Google DeepMind has introduced the generative model Veo, capable of creating videos exceeding 60 seconds in Full HD resolution. Besides textual queries, the model can take input from images and videos.
A key feature of Google’s VEO is its ability to generate videos in any cinematic style and accurately reproduce query content. For instance, the model considers terms like “photorealism,” “surrealism,” “aerial photography,” “timelapse,” etc. It operates in three modes: text2video, image2video, and video2video. In video2video mode, Veo can edit previously created videos, also in any style, using textual queries.

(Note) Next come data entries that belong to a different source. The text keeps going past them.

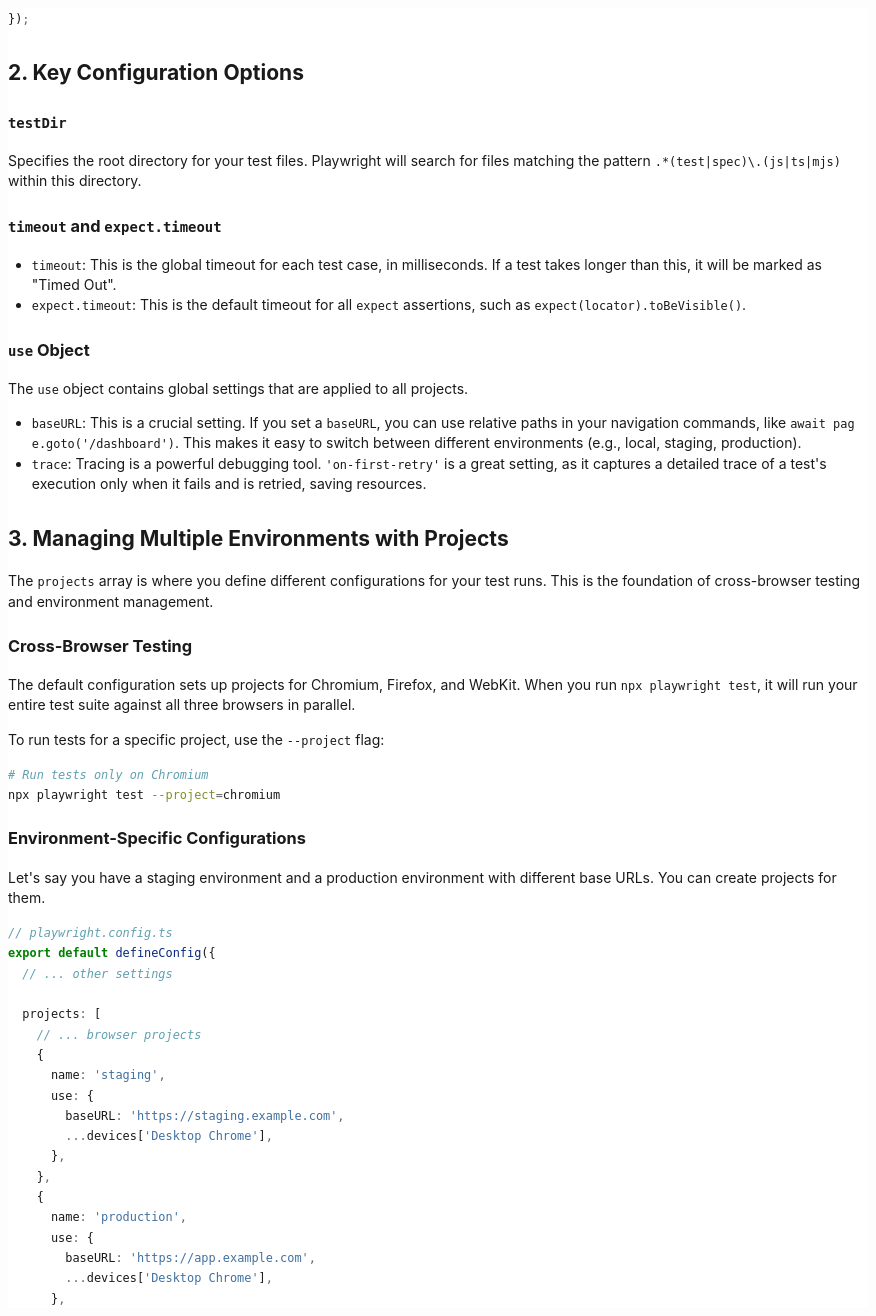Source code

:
 ```typescript
});
```

## 2. Key Configuration Options

### `testDir`
Specifies the root directory for your test files. Playwright will search for files matching the pattern `.*(test|spec)\.(js|ts|mjs)` within this directory.

### `timeout` and `expect.timeout`
- `timeout`: This is the global timeout for each test case, in milliseconds. If a test takes longer than this, it will be marked as "Timed Out".
- `expect.timeout`: This is the default timeout for all `expect` assertions, such as `expect(locator).toBeVisible()`.

### `use` Object
The `use` object contains global settings that are applied to all projects.
- `baseURL`: This is a crucial setting. If you set a `baseURL`, you can use relative paths in your navigation commands, like `await page.goto('/dashboard')`. This makes it easy to switch between different environments (e.g., local, staging, production).
- `trace`: Tracing is a powerful debugging tool. `'on-first-retry'` is a great setting, as it captures a detailed trace of a test's execution only when it fails and is retried, saving resources.

## 3. Managing Multiple Environments with Projects

The `projects` array is where you define different configurations for your test runs. This is the foundation of cross-browser testing and environment management.

### Cross-Browser Testing
The default configuration sets up projects for Chromium, Firefox, and WebKit. When you run `npx playwright test`, it will run your entire test suite against all three browsers in parallel.

To run tests for a specific project, use the `--project` flag:
```bash
# Run tests only on Chromium
npx playwright test --project=chromium
```

### Environment-Specific Configurations
Let's say you have a staging environment and a production environment with different base URLs. You can create projects for them.

```typescript
// playwright.config.ts
export default defineConfig({
  // ... other settings

  projects: [
    // ... browser projects
    {
      name: 'staging',
      use: {
        baseURL: 'https://staging.example.com',
        ...devices['Desktop Chrome'],
      },
    },
    {
      name: 'production',
      use: {
        baseURL: 'https://app.example.com',
        ...devices['Desktop Chrome'],
      },
```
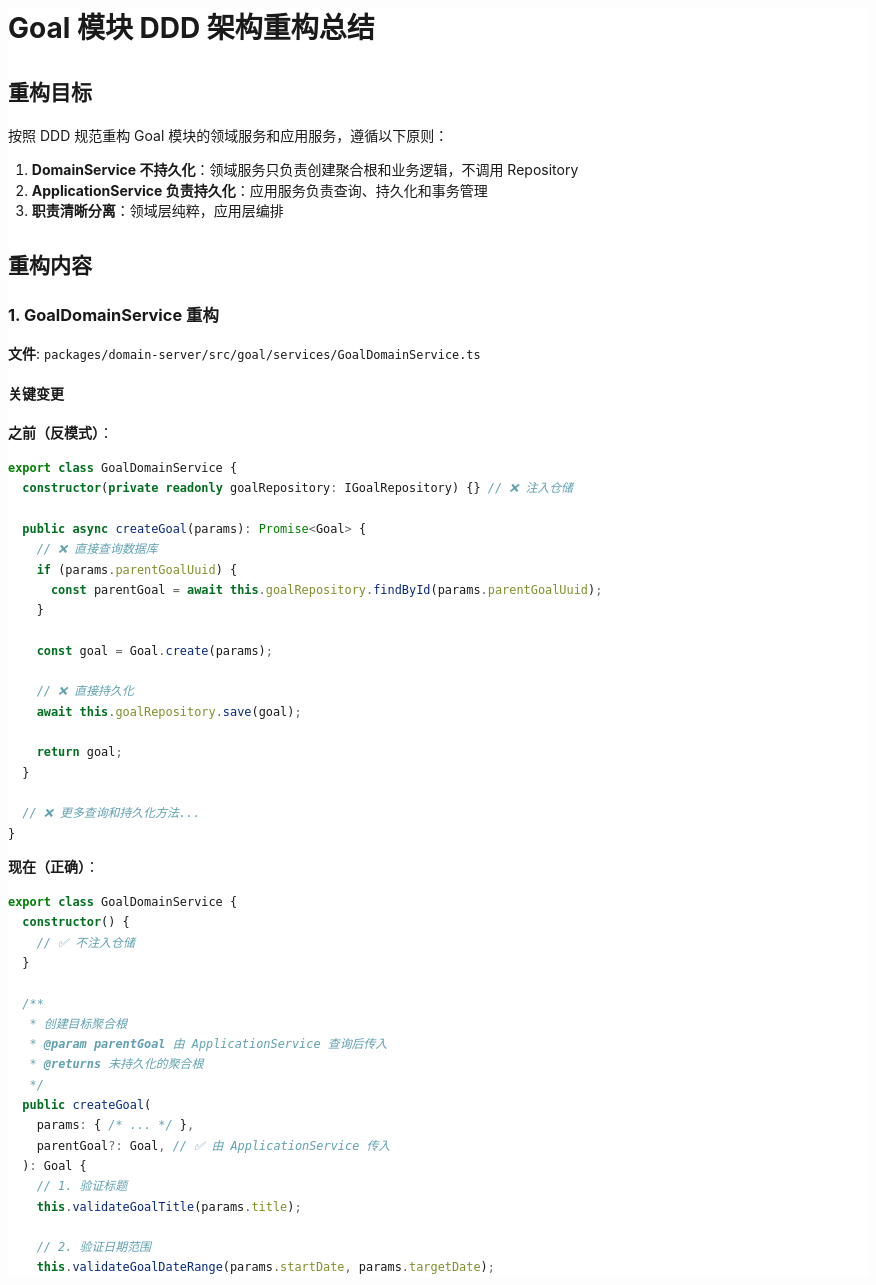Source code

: # Goal 模块 DDD 架构重构总结

## 重构目标

按照 DDD 规范重构 Goal 模块的领域服务和应用服务，遵循以下原则：

1. **DomainService 不持久化**：领域服务只负责创建聚合根和业务逻辑，不调用 Repository
2. **ApplicationService 负责持久化**：应用服务负责查询、持久化和事务管理
3. **职责清晰分离**：领域层纯粹，应用层编排

## 重构内容

### 1. GoalDomainService 重构

**文件**: `packages/domain-server/src/goal/services/GoalDomainService.ts`

#### 关键变更

**之前（反模式）**：
```typescript
export class GoalDomainService {
  constructor(private readonly goalRepository: IGoalRepository) {} // ❌ 注入仓储

  public async createGoal(params): Promise<Goal> {
    // ❌ 直接查询数据库
    if (params.parentGoalUuid) {
      const parentGoal = await this.goalRepository.findById(params.parentGoalUuid);
    }
    
    const goal = Goal.create(params);
    
    // ❌ 直接持久化
    await this.goalRepository.save(goal);
    
    return goal;
  }
  
  // ❌ 更多查询和持久化方法...
}
```

**现在（正确）**：
```typescript
export class GoalDomainService {
  constructor() {
    // ✅ 不注入仓储
  }

  /**
   * 创建目标聚合根
   * @param parentGoal 由 ApplicationService 查询后传入
   * @returns 未持久化的聚合根
   */
  public createGoal(
    params: { /* ... */ },
    parentGoal?: Goal, // ✅ 由 ApplicationService 传入
  ): Goal {
    // 1. 验证标题
    this.validateGoalTitle(params.title);

    // 2. 验证日期范围
    this.validateGoalDateRange(params.startDate, params.targetDate);

```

Similar to the OpenAI Sora model, Veo addresses one of the major issues in text2video models — inaccurate rendering of objects not consistently present in the frame. All Veo videos embed a watermark called SynthID, ensuring the ability to verify videos for synthetic generation and protect individuals depicted in videos from deepfakes. The model is a result of integrating DeepMind developments such as Generative Query Network (GQN), DVD-GAN, Imagen-Video, Phenaki, WALT, VideoPoet, and Lumiere.
As with OpenAI’s Sora, Google has not provided access to the model. To try it out, you can join the waitlist on VideoFX. In the future, some Veo features will become available when creating YouTube Shorts and in other company products.